The bouzouki is historically perhaps the oldest fretted instrument of the lute family, and in its present form was considered a modification of the long-necked Turkish Saz, hence the term Bozuk (Turkish for broken, or modified). Although the instrument itself, in its earlier form, dates back to ancient Greece, one must search far and wide for its use in the jazz world. Orhan is pushing the envelope here, and in doing so has earned the name that has made him synonymous with the instrument itself - “Bouzouki Orhan.”

Orhan Osman was born in Germany in 1976, and is from Greece with Turkish roots. His first instrument was a self-made piece of wood with 4 nails and 2 pieces of clothes lines. When he was 13, he embraced the bouzouki as his main instrument and quickly became known as a wedding and tavern musician, playing all-night sessions in Western Thrace, before moving to Athens, where he played on the main Rebetiko stages.

Noted for his personal warmth and broad experience in so many musical styles, through the past years Orhan has been invited to host a number of national Turkish television shows, appearing with a long list of musical celebrities in a variety of programs that have served not only to excite audiences, but to expand Orhan’s own view of music and how to integrate these into his own personal genre.

In Turkophony, unusual textures abound; listen to the “Weather-Report” like bass lines played percussively on bass clarinet and the polyrhythmic wizardry of drummer Dave Weckl (whose work with the Chick Corea Electric Band was seminal), combined with the pyrotechnics of keyboardist Eric Levy, who slides in and out of makam-like synthesizer settings and hot 1970’s Rhodes piano pentatonic sheets of sound. After all that, turn your attention to the luscious bamboo flute raga of Serkan Bagkesen soaring above the band. If this all sounds improbable, think of the hard-driving grooves of James Brown, then add a blend of Coltrane, Balkan, Georgian, middle eastern and far eastern makams and ragas, and you have Turkophony.

The result is breathtaking. According to the Turkish press, “Orhan is filled not only with a passion for music, but for journey as well. He summons his audience to discover the world... [and] shoots you right in your heart with thousands of emotions.”

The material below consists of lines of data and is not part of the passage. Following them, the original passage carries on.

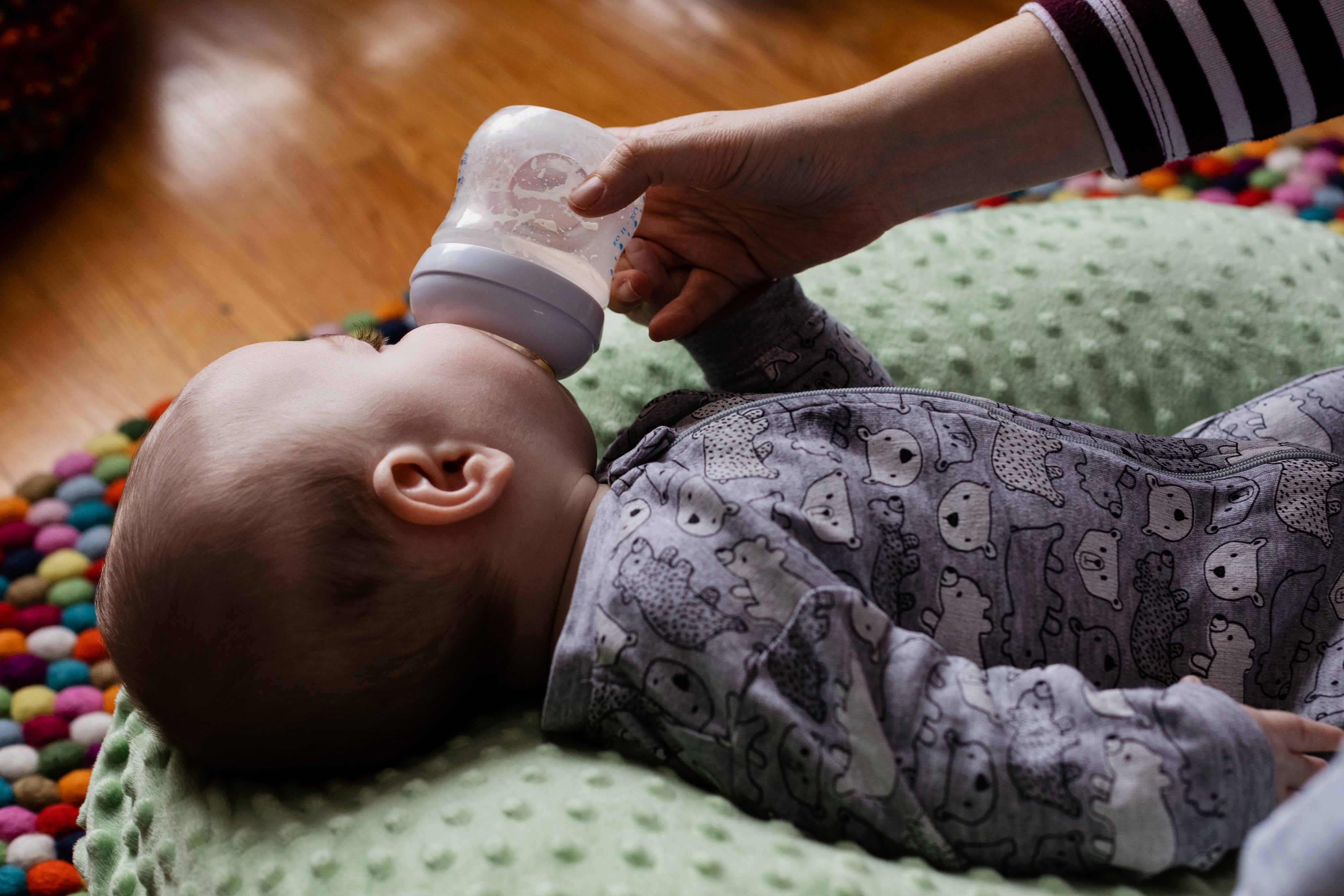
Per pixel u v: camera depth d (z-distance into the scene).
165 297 1.39
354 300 1.37
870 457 0.70
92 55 1.58
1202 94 0.75
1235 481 0.72
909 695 0.59
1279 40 0.72
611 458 0.77
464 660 0.66
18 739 0.93
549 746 0.65
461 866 0.56
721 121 0.77
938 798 0.57
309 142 1.57
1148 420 0.92
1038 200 1.32
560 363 0.73
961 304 0.96
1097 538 0.69
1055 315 0.95
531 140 0.73
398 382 0.67
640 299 0.84
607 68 1.62
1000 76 0.77
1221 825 0.57
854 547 0.65
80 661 0.99
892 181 0.80
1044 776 0.57
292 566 0.61
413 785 0.63
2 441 1.25
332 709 0.63
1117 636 0.67
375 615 0.62
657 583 0.62
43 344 1.36
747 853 0.55
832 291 0.98
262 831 0.62
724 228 0.83
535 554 0.68
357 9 1.79
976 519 0.68
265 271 1.41
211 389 0.66
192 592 0.61
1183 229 1.00
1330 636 0.69
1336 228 1.20
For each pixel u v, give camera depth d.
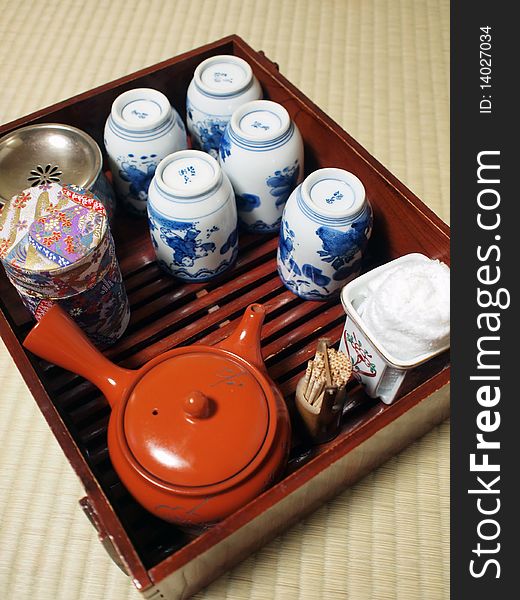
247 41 1.53
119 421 0.73
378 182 0.95
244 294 1.01
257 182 0.96
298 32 1.55
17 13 1.59
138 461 0.69
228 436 0.70
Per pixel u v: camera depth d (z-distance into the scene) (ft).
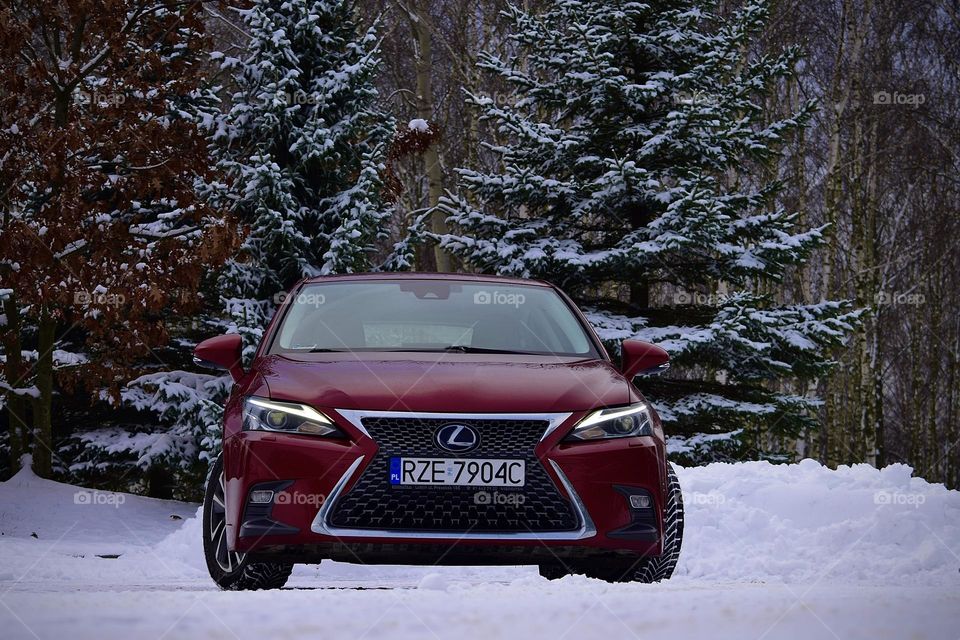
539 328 18.16
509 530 13.70
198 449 61.21
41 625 2.97
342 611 3.35
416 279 19.72
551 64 72.38
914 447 145.38
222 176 60.85
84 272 54.19
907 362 168.35
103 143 55.77
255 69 64.23
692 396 67.05
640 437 14.65
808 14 132.98
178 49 64.54
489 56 73.61
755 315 64.75
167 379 60.08
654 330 65.51
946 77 137.28
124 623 3.03
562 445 13.99
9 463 67.56
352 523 13.66
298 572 25.93
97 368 56.13
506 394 14.19
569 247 68.18
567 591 5.24
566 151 70.44
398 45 125.29
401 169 124.36
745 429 65.87
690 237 63.57
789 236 69.15
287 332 17.85
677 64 72.49
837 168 109.50
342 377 14.78
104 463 63.31
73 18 55.57
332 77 64.69
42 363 58.39
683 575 27.17
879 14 130.11
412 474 13.65
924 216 141.79
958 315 150.10
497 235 69.51
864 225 129.39
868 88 129.39
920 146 136.46
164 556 32.37
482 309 18.54
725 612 3.26
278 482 13.91
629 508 14.16
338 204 63.16
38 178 54.08
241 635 2.89
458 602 3.66
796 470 35.99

Golden Horn releases The Klezmer Shul Live by Veretski Pass September 02 2011

The Klezmer Shul, the latest work of Veretski Pass, is a four movement suite that attempts to bridge the gap between the sacred and the secular, not through the use of words, but with purely instrumental music.

In the 1000 year history of Ashkenazic culture, research has shown that there were Jewish trade guilds, which often established their own small synagogues, or shuls. There were shuls for tailors, shoemakers, stone cutters - and klezmorim (musicians). Inspired by these historic accounts, Stu Brotman obtained a grant from the Creative Work Fund in San Francisco for Veretski Pass to compose a klezmer-based, musical impression of a Jewish service.

Were these shuls, also known as kloyzn or shtiblekh, places for traditional services, or were they also meeting halls, gathering places for all-night jam sessions with visiting musicians and musical neighbors? In The Klezmer Shul, Cookie, Josh, and Stu reimagine them as centers of multi-cultural music making, where musicians could inspire each other, improvising, recombining, mixing the melodies of the service with local Folk, Classical and popular music.

"For musical inspiration, our sources ranged from the traditional melodies of the synagogue to the folk music of the many peoples among whom Jews lived and worked: Rom (Gypsy), Ukrainian, Hungarian, Romanian, Moldavian, Czech, Polish melodies. Employing techniques of modern Classical composition, modern Jazz, and even Gospel music styles, we felt it important to leave the structure of the arrangements open in order to allow room for improvisation, which generates the core of our work. In this way each performance is spontaneous and unique."

The Klezmer Shul is intended as a spiritual experience, as well as pure concert music. Veretski Pass offers it as a gesture of reconciliation in a world divided by doctrine, and dedicates it to the memory of musicians lost to war.